Nice one Eck lol..lol...it did sound a bit like that didnt it.....and it wasnt too long ago Amity was lamenting her lack of male action...funny on both counts......good to have yer hun humour back........Davey
im blushing-yes as i explained in the other post--it was the sing--songy one, and i must say--still longing for a little (or big) maleness in my life LOL--you guys got me thinking dirty--but that wasnt what i was saying--thanks for the laugh--and isnt that funny how the male mind sees it one way and the female mind sees it another--haha i luv all of u!!!!
Amity maybe it was the start of a poem to Kev.....im pure R.C lol not like those picts fae north o the border.......dirty blue nose hun that they are ...of course i jest ....nice people the Scots byjesus.............Davey
ok then--davey i love ya to death and i know thats english but I have not a clue what ur talking about :)
Alrite.....Amity how do Ms.?all i was doing/saying was give Eck a hard time ......just a bit of harmless banter......from a Scot to a Mick that is.Hope ya have a good weeknd................Davey
Hey Amity, hey all.
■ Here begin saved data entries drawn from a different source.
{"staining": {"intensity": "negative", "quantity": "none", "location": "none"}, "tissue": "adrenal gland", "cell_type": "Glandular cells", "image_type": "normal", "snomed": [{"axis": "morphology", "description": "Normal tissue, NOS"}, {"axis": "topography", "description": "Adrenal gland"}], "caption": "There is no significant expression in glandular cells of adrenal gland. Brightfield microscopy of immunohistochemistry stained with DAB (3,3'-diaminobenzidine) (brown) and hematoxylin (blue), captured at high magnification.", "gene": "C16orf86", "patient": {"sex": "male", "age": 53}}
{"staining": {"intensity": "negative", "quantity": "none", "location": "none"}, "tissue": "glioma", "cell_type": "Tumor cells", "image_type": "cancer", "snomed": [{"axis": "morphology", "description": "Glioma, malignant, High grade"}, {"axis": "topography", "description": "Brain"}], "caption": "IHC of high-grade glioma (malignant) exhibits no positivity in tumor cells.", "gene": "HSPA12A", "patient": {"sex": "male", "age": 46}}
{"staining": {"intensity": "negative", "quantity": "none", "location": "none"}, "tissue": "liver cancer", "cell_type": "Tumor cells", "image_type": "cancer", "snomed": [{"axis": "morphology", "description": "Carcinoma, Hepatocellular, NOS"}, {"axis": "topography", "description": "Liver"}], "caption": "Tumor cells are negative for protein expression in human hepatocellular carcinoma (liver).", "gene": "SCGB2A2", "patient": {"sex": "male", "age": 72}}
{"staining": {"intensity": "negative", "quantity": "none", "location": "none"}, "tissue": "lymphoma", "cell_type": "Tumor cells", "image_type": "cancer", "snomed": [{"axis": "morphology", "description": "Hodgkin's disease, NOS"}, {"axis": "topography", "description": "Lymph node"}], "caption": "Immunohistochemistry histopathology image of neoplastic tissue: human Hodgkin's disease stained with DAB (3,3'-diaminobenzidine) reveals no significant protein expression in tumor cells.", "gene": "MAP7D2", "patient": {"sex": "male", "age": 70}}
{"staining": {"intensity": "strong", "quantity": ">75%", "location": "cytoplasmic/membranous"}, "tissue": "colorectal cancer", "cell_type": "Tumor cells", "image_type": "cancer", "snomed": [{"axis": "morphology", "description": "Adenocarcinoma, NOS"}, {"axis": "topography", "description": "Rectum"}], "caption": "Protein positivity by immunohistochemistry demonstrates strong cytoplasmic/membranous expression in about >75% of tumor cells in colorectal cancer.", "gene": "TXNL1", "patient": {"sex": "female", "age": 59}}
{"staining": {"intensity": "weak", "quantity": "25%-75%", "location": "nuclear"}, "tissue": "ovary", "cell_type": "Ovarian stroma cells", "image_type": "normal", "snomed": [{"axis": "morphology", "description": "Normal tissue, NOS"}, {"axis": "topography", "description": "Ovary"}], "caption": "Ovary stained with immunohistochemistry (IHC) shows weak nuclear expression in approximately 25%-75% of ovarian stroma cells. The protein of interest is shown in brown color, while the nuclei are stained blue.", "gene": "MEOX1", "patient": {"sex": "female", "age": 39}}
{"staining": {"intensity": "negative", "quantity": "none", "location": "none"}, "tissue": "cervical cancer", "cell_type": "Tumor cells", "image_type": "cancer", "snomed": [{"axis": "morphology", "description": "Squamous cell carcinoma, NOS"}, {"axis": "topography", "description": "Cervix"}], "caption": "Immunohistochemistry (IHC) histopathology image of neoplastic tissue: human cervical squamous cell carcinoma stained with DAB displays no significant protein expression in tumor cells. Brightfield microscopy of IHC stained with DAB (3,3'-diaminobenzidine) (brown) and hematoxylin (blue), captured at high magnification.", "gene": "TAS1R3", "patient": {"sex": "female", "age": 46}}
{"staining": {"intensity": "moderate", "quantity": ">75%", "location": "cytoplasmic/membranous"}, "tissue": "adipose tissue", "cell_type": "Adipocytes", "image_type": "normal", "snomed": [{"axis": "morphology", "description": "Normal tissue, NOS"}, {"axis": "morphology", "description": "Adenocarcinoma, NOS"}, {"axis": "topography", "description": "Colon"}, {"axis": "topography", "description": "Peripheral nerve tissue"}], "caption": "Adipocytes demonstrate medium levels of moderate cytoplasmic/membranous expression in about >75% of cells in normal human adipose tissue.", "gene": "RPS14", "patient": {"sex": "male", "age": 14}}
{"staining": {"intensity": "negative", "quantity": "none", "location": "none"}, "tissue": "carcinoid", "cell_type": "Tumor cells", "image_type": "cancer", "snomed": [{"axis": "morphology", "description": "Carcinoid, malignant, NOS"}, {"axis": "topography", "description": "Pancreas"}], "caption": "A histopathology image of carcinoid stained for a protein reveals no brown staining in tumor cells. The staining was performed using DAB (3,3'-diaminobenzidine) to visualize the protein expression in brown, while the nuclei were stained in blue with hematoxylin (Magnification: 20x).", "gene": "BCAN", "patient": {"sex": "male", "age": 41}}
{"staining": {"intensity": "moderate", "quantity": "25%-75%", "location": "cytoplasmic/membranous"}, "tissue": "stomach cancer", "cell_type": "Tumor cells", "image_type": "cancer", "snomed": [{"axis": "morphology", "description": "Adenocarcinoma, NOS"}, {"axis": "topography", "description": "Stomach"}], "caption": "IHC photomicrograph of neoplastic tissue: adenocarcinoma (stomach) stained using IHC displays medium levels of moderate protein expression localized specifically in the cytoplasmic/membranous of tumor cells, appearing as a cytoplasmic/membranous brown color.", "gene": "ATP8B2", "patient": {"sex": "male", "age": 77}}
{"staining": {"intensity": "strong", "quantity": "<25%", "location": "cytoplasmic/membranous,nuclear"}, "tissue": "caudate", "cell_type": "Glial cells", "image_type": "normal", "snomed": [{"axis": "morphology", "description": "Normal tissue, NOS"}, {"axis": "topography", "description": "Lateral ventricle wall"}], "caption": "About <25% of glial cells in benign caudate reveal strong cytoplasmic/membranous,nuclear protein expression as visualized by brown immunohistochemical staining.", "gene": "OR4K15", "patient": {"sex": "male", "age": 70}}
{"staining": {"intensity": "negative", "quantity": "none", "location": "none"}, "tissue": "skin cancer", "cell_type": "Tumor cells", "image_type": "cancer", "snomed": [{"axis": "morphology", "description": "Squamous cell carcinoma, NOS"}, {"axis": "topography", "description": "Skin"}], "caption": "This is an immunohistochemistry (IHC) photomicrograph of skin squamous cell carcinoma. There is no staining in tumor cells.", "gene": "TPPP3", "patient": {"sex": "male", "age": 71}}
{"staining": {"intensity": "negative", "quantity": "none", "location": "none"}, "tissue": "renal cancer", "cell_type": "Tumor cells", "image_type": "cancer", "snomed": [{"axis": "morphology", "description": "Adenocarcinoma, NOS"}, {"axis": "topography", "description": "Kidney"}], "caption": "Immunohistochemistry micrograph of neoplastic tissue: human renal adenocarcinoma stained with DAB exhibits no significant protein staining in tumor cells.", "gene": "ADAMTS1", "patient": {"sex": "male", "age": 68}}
Cheers for the shout. Been really busy, not had the chance to get up to my sis's until today. Lots of sh*t going on, not all bad sh*t though, some good. Been working most days so that has been keeping my mind off the drugs as i'm knackered when i finish ( 8am til 6pm 12 days out of 14 ) so that's a good thing. I'm sitting here trying to think of what has been happening but that's all i have been doing. On a whole it's like life is as good as it's ever been , i'm happy with all the outside stuff, ie house job, partner, family ect. When i stop and think that is when the fun starts.....

noticed recently that with the people in my life i'm happy , helpful and always try to have a positive outlook when i'm with them. Now, with myself i'm totally negative, always putting myself down in nearly ALL situations... What the f*** is that all about?? Things are going ok, but i have to always bring myself down... it is really effecting me. Putting down the drugs was a wise move, but dealing with all this is a f****** nightmare...

Apart from the negative voice inside me the good ship gardiner is on calm seas. Not had the chance to read all posts, but hope everyone is well. Miss coming on here everyday, really do. Take care all. Kev
Kev,

When you read this...............I can say................I do the very same exact thing..................I'm the cheerleader of the world................but when it comes to me I ain't got all that............I think it's our self esteem and something in the past that made us feel not worthy..............almost like a crime if we say we're doing good and want to do this or that.

Just me, but I think it all lends to the drug use.................the unworthy feeling.

Miss you Kev................stay chill babes and maybe one day we'll find out who we are and what we're worthy of.